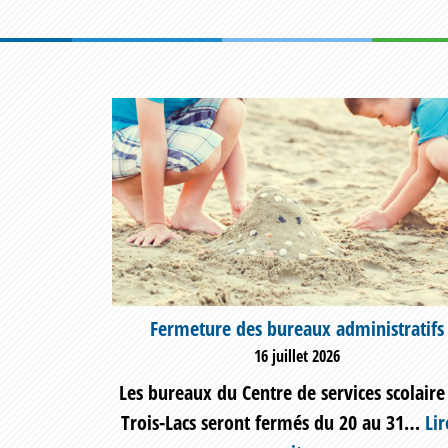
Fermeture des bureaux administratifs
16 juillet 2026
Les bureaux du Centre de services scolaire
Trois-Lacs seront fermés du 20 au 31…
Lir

◆ **Try it**: Lay out every line of text from the items as a Markdown table with the columns "Row" and "Line", numbering the rows in order and leaving out blank lines. Omit the pictures from your answer.

◆ **Response area**:
| Row | Line |
|---|---|
| 1 | Fermeture des bureaux administratifs |
| 2 | 16 juillet 2026 |
| 3 | Les bureaux du Centre de services scolaire |
| 4 | Trois-Lacs seront fermés du 20 au 31… |
| 5 | Lir |